Just to let you know, I don’t have any plans whatsoever to start another book – fiction or nonfiction. At least not now. Maybe a book or chapbook of poems, but definitely not prose. This novel – started in 2010 – is still not finished eight years later, not counting the many times I’ve shelved it while I was getting my memoir ready for publication. Starting a novel in the midst of shopping my memoir around maybe wasn’t the best thing to do. But it worked for me to do something while the rejections rolled in.

And of course, I will still journal – something I can do any time anywhere. It’s the best writing thing I can do for myself. It’s like a meditation, a pouring out onto the page – a true cathartic experience. If you don’t journal, please try it. Believe me, you’ll find many beneficial results.

So, here’s a sampling of my small stones for May, whose title for this month is: 

Mayday Mayflower

I look at the clock on my bedside table
And the time doesn’t surprise.
It’s four am, like it was yesterday
And the day before,
And the day before that.

Thinking about all bereaved mothers today – Bereaved Mother’s Day –  and remembering as always, our beautiful son, Paul, now gone almost 19 years.
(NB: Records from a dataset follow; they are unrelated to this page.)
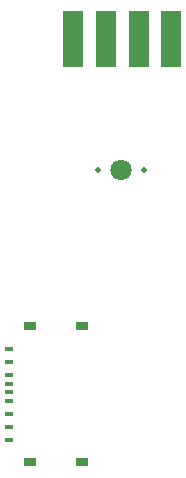
<source format=gbr>
G04 DipTrace 3.3.1.3*
G04 BottomPaste.gbr*
%MOIN*%
G04 #@! TF.FileFunction,Paste,Bot*
G04 #@! TF.Part,Single*
%ADD59C,0.019685*%
%ADD61C,0.070866*%
%ADD77R,0.070866X0.188976*%
%ADD79R,0.03937X0.029528*%
%ADD81R,0.031496X0.011811*%
%FSLAX26Y26*%
G04*
G70*
G90*
G75*
G01*
G04 BotPaste*
%LPD*%
D81*
X606201Y1274478D3*
Y1317785D3*
Y1361092D3*
Y1404399D3*
Y1433927D3*
Y1461486D3*
Y1491013D3*
Y1534320D3*
Y1577627D3*
D79*
X675098Y1199675D3*
Y1652430D3*
X850295Y1199675D3*
Y1652430D3*
D77*
X1146525Y2608683D3*
X1037470D3*
X928415D3*
X819360D3*
D61*
X980360Y2174521D3*
D59*
X903530Y2174692D3*
X1056386Y2174344D3*
M02*

</source>
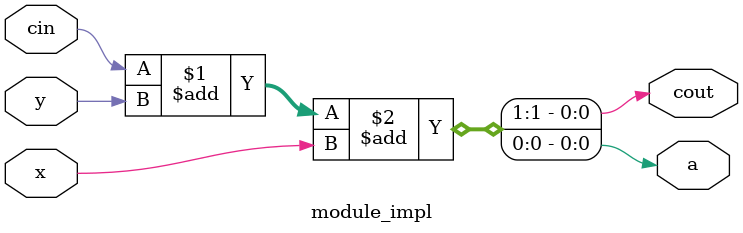
<source format=v>
module module_impl
(
 input x,
 input y,
 input cin,
 
 output a, 
 output cout
 );
 
assign {cout,a} =  cin + y + x;
 
endmodule

</source>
I watched the last NCIS TV show with Pauley Perrette. It was so sad to see her go. But maybe – since they almost killed her off but didn’t – they are leaving some room to have her come back. In the meantime, I’ll miss Abby.

 

 

Again, don’t forget to start journaling. Please let me know how you like it!

 

Comments

  1. Madeline. I know well that feeling of waking up early in the morning and remembering the one we have lost. I just wrote about a dream where John comes to me and I can see him again so clearly. Good luck in bringing your novel to completion. I, too, am working on a novel about Ava Stuart, the woman in A Portrait of Love and Honor. These things take time ….

    • Madeline Sharples says

      Thanks for your sweet thoughts, Susan. Yes, when I dream about Paul, which isn’t often, he’s clear as a bell. I wish I dreamt about him more.
      Good luck on your novel too. It takes lots of patience and focus. What a life, this writing life is!